### Required work
Where the records below reach the line containing "47: (166, 490)", start transcribing, and end with the line containing "60: (257, 497)", exactly and with nothing else added.

Dataset records:

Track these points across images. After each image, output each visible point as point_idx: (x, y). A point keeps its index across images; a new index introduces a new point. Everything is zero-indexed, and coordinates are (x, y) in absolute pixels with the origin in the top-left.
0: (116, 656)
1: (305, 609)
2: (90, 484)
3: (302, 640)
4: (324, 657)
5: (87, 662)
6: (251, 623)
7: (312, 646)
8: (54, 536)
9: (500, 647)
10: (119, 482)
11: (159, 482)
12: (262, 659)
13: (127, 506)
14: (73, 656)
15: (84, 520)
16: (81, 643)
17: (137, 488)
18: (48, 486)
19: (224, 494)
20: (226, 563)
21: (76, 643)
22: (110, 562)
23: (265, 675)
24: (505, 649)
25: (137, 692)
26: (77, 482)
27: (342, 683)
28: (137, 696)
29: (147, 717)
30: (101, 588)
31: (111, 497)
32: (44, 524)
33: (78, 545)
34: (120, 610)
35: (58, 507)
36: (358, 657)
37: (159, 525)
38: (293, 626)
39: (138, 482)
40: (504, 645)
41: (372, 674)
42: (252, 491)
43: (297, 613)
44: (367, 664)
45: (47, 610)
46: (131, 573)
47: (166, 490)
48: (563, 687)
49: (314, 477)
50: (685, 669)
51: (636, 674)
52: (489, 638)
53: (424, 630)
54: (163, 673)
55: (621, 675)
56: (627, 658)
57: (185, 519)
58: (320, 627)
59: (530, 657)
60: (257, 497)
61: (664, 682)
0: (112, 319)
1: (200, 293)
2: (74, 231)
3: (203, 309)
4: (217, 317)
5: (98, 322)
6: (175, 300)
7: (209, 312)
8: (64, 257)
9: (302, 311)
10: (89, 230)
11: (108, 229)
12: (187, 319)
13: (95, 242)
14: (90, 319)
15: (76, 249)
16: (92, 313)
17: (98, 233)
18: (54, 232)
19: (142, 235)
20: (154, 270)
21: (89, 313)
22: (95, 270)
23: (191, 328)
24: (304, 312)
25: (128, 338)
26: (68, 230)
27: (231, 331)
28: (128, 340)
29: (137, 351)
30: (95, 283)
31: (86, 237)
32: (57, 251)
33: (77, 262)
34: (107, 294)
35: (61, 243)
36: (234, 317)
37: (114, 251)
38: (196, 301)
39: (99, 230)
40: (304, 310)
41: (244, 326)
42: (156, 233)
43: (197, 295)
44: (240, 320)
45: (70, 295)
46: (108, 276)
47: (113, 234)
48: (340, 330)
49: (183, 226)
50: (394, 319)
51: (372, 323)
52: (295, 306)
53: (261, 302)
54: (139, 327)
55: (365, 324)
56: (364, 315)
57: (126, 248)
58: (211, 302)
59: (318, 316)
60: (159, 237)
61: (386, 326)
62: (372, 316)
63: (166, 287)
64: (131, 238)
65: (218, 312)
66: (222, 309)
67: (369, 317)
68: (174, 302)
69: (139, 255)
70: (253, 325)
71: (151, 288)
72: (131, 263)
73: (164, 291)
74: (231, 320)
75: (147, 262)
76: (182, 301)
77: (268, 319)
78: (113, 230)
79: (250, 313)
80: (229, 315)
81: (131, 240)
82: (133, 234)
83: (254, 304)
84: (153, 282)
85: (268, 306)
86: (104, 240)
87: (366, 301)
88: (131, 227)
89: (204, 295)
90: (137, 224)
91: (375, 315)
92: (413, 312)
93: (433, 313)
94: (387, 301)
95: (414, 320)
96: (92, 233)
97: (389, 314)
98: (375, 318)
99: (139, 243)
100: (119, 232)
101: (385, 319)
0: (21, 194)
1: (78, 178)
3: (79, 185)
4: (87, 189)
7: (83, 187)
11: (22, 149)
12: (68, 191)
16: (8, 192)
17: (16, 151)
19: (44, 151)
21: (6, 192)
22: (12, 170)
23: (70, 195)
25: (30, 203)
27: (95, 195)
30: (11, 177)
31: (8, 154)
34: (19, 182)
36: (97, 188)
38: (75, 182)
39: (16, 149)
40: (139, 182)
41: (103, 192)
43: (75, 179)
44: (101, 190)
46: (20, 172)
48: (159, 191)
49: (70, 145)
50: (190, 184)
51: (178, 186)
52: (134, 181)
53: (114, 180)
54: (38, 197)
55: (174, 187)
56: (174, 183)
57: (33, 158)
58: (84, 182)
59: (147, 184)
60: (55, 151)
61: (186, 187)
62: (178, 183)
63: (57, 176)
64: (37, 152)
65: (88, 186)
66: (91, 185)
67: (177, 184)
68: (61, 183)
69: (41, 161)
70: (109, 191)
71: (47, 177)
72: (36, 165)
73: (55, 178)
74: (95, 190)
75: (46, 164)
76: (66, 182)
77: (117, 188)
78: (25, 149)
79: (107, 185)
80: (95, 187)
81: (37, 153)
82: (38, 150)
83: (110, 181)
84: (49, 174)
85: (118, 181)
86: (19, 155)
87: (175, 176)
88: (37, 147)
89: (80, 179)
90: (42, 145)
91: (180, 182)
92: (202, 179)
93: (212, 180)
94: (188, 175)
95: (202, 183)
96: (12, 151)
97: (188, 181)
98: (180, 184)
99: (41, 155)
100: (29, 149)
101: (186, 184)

### Your solution
47: (166, 490)
48: (563, 687)
49: (314, 477)
50: (685, 669)
51: (636, 674)
52: (489, 638)
53: (424, 630)
54: (163, 673)
55: (621, 675)
56: (627, 658)
57: (185, 519)
58: (320, 627)
59: (530, 657)
60: (257, 497)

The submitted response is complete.